## Activity
With the pictures removed, write out the data below exactly.

---------- Data supplied ----------

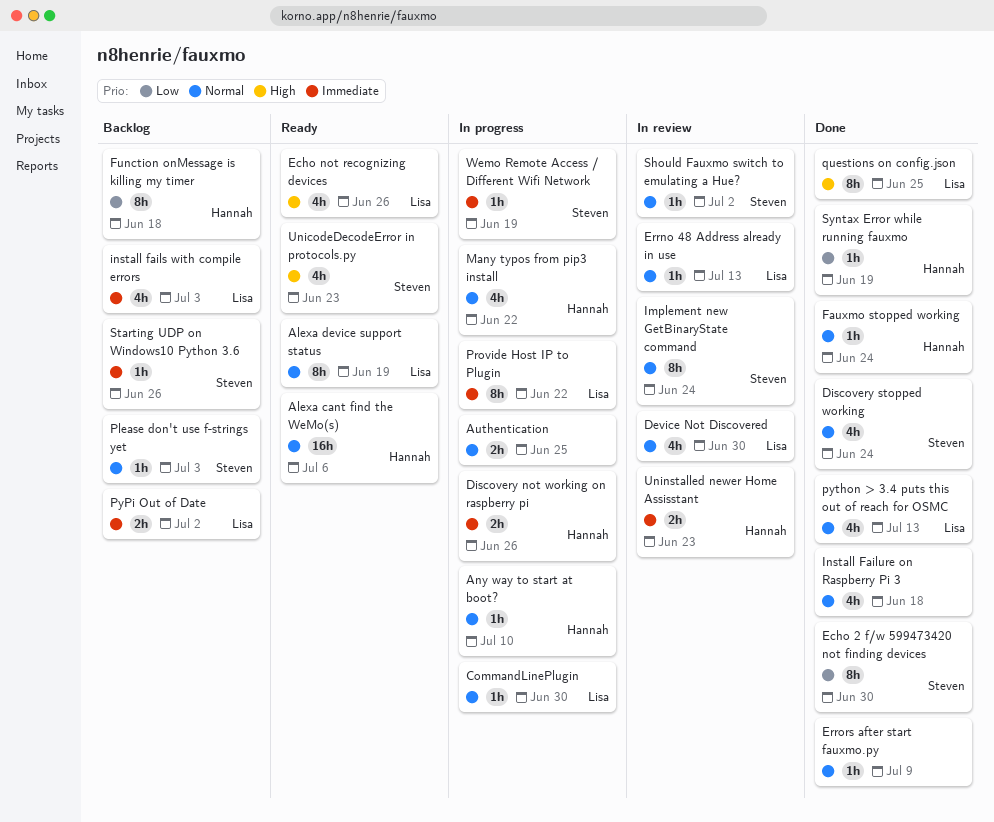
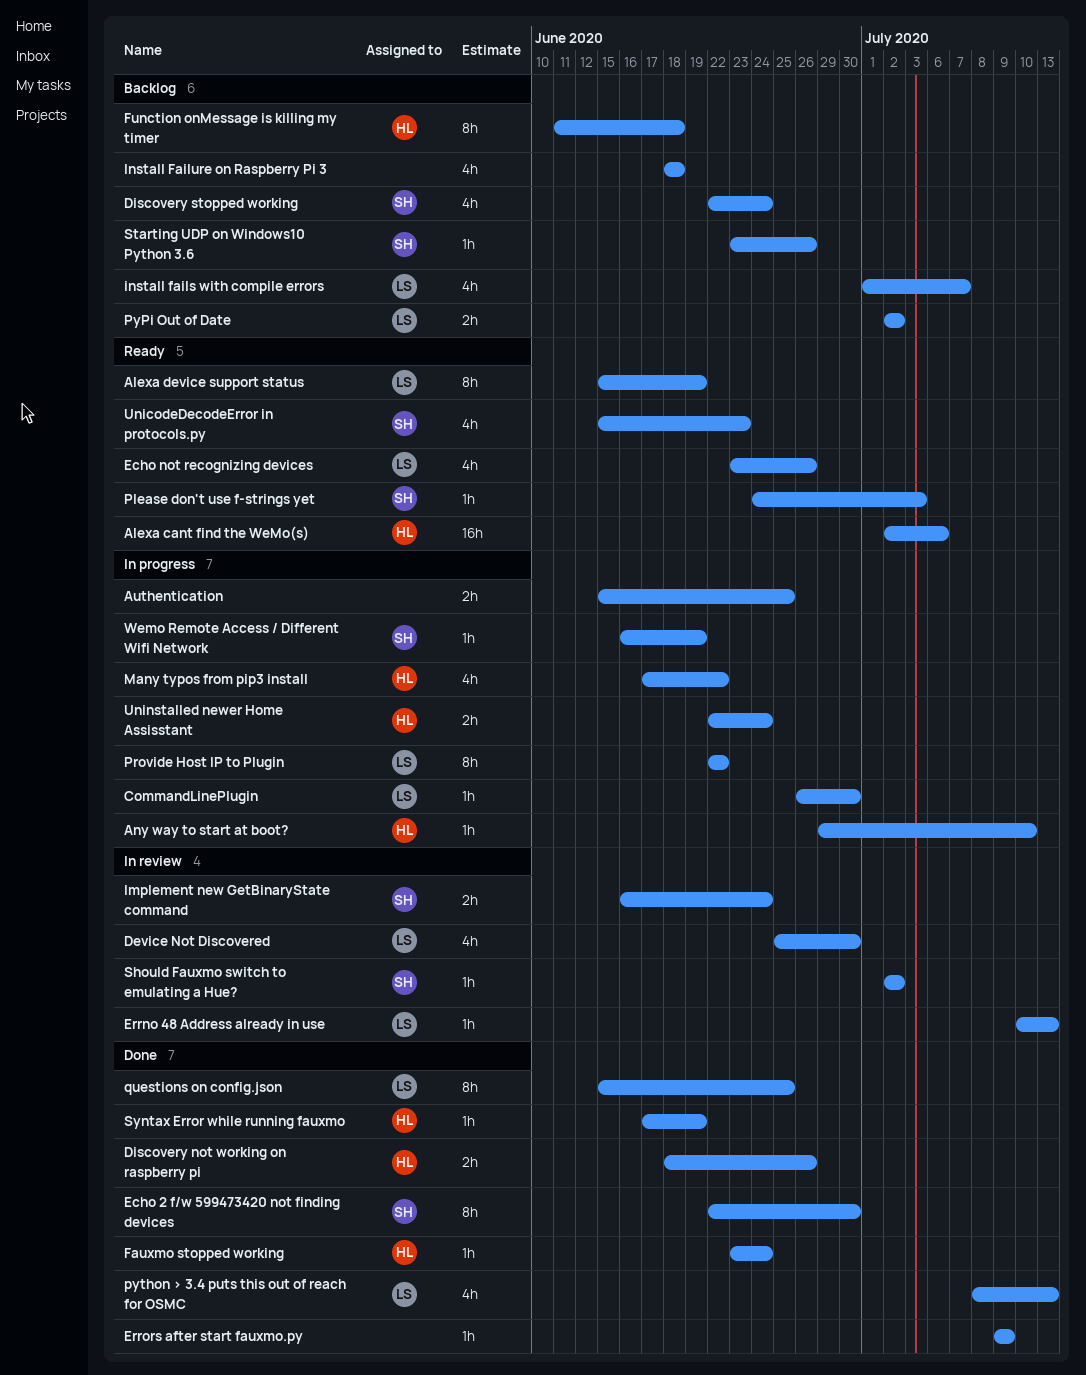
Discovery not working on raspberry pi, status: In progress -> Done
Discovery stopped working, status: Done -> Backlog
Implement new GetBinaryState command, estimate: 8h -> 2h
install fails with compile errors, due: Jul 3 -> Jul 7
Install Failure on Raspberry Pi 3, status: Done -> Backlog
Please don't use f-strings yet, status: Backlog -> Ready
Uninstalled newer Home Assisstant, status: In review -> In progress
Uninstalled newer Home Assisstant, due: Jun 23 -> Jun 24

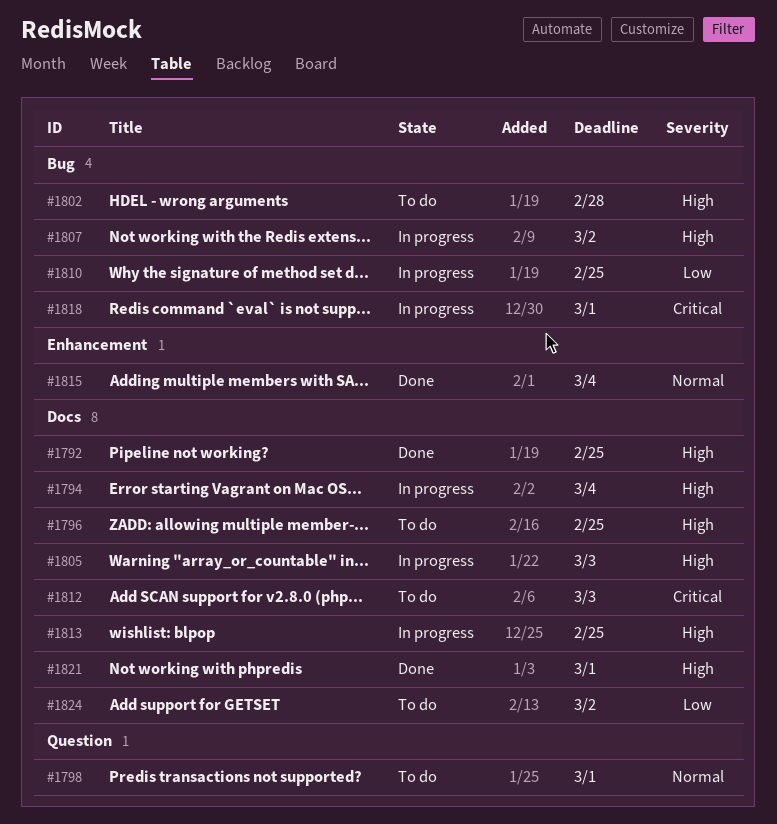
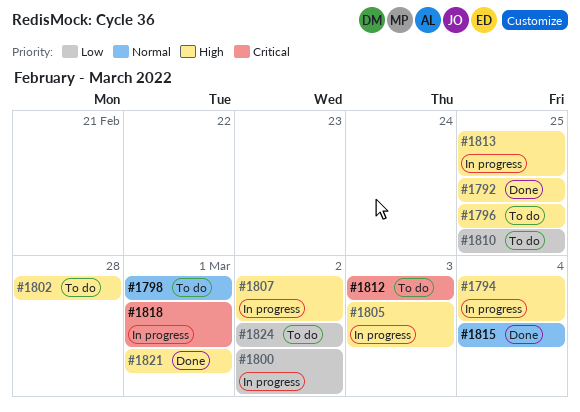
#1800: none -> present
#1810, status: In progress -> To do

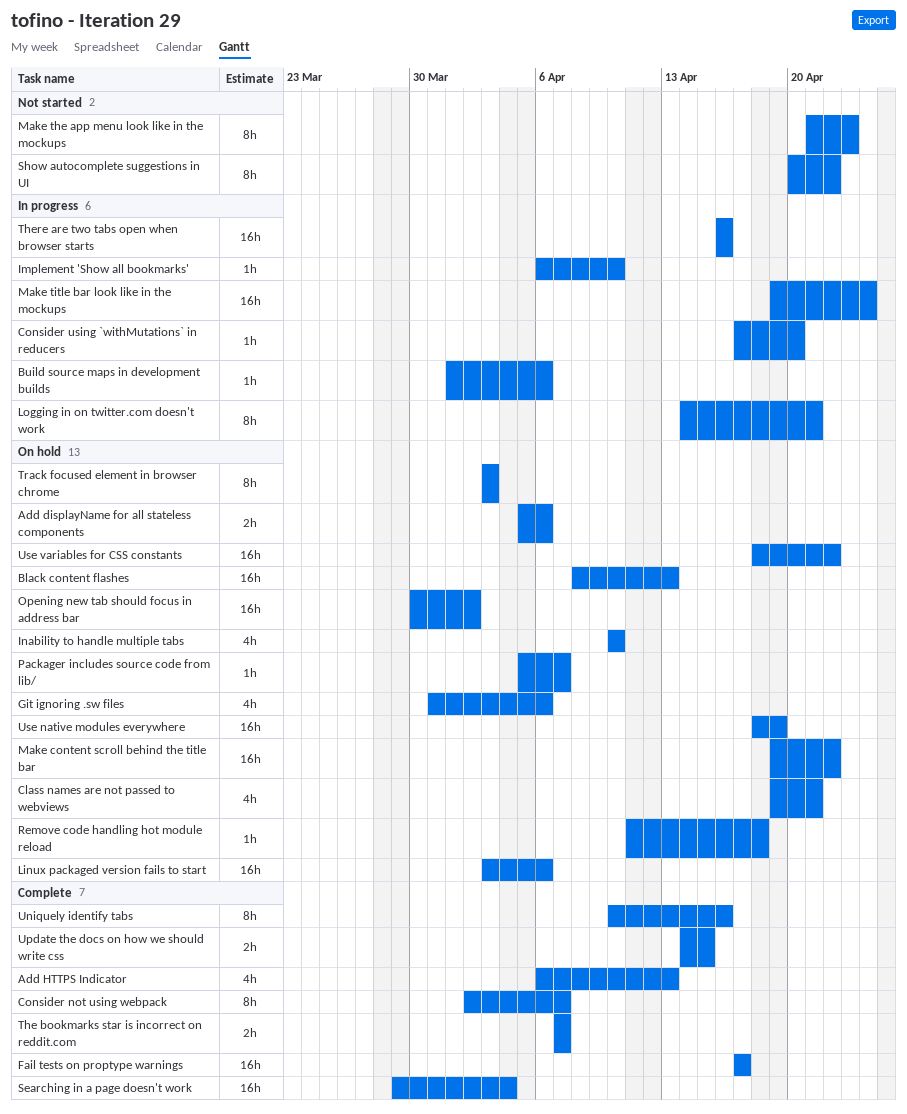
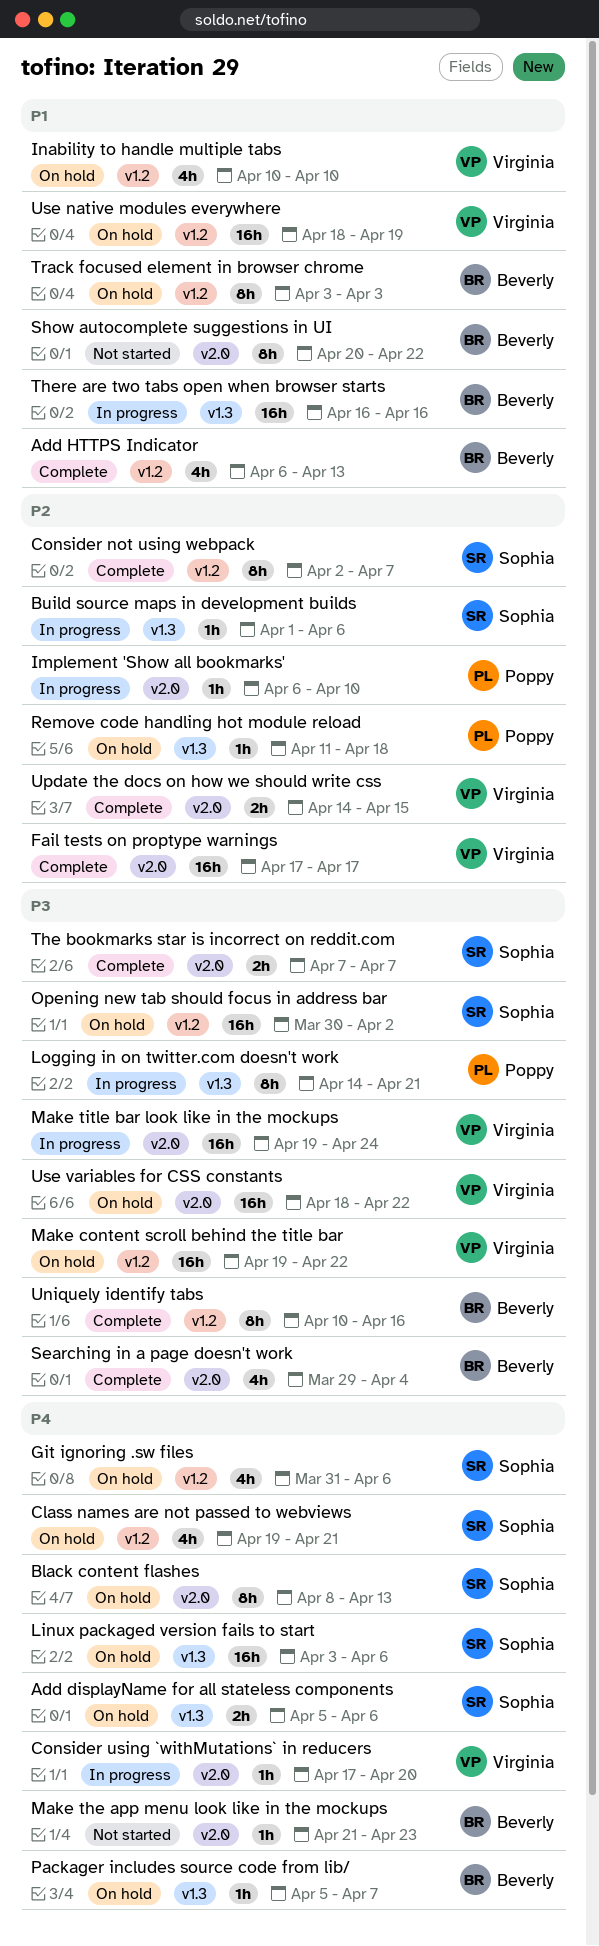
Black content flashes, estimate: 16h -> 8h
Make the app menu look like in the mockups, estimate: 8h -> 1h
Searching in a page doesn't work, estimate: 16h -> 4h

----------

## Result for this task
Discovery not working on raspberry pi, status: In progress -> Done
Discovery stopped working, status: Done -> Backlog
Implement new GetBinaryState command, estimate: 8h -> 2h
install fails with compile errors, due: Jul 3 -> Jul 7
Install Failure on Raspberry Pi 3, status: Done -> Backlog
Please don't use f-strings yet, status: Backlog -> Ready
Uninstalled newer Home Assisstant, status: In review -> In progress
Uninstalled newer Home Assisstant, due: Jun 23 -> Jun 24

#1800: none -> present
#1810, status: In progress -> To do

Black content flashes, estimate: 16h -> 8h
Make the app menu look like in the mockups, estimate: 8h -> 1h
Searching in a page doesn't work, estimate: 16h -> 4h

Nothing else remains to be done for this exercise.